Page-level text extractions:
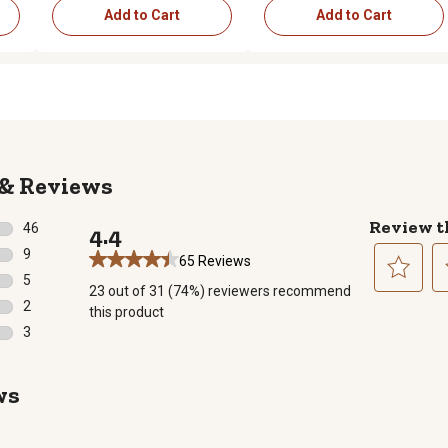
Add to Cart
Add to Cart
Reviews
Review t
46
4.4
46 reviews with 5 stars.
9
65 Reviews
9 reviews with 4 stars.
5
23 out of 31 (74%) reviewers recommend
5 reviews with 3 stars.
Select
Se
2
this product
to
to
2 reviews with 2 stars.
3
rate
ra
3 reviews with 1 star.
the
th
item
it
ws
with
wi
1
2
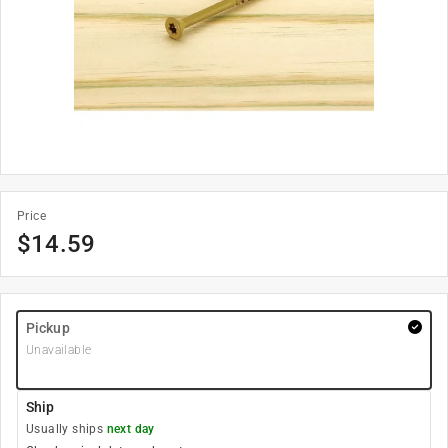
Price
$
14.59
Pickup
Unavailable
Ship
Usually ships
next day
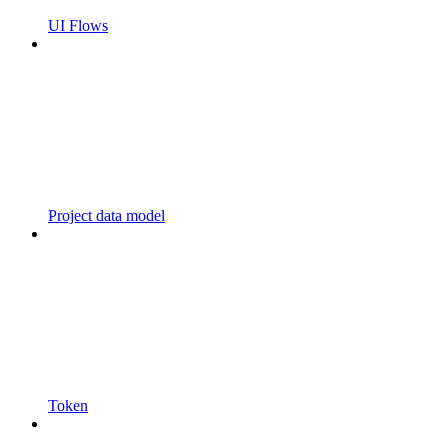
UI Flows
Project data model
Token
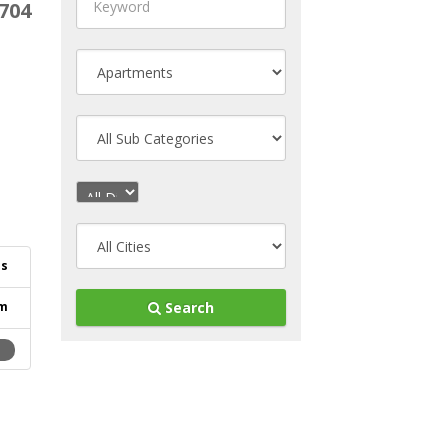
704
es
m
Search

---

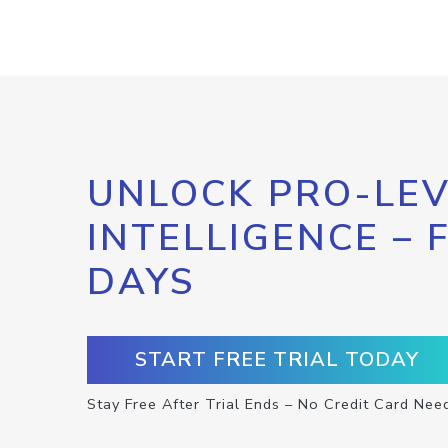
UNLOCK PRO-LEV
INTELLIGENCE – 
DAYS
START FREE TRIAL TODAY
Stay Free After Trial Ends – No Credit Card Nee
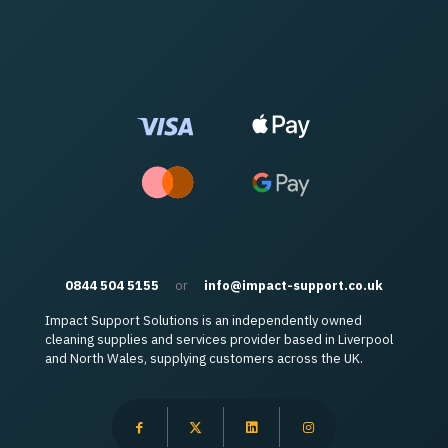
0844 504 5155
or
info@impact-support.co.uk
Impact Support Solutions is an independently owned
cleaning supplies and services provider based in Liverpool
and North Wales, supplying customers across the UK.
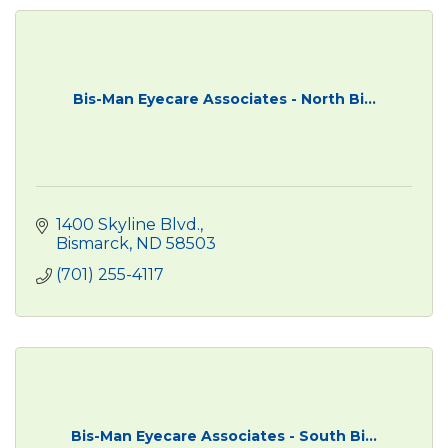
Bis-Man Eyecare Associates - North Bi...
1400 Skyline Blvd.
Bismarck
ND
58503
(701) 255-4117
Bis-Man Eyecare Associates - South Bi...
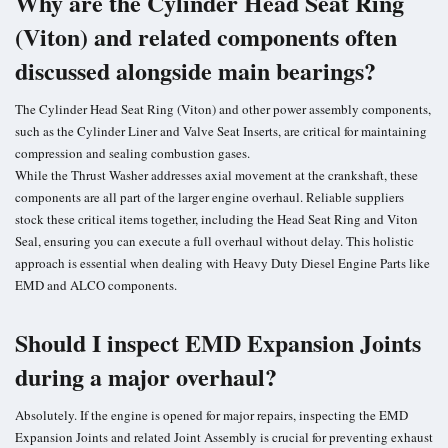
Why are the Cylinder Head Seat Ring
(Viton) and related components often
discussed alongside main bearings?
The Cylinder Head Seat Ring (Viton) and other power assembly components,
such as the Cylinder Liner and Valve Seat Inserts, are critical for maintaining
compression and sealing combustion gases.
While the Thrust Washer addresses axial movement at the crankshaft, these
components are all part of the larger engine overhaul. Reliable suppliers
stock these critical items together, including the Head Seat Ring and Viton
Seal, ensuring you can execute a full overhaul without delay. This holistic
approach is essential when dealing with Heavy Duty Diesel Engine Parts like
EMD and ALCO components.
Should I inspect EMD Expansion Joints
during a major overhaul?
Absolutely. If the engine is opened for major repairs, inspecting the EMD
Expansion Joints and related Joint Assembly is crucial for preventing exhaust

Task to carry out: Within the entries, find each line holding the string "major". Reply with how many there are, as a number alone.

Task answer: 2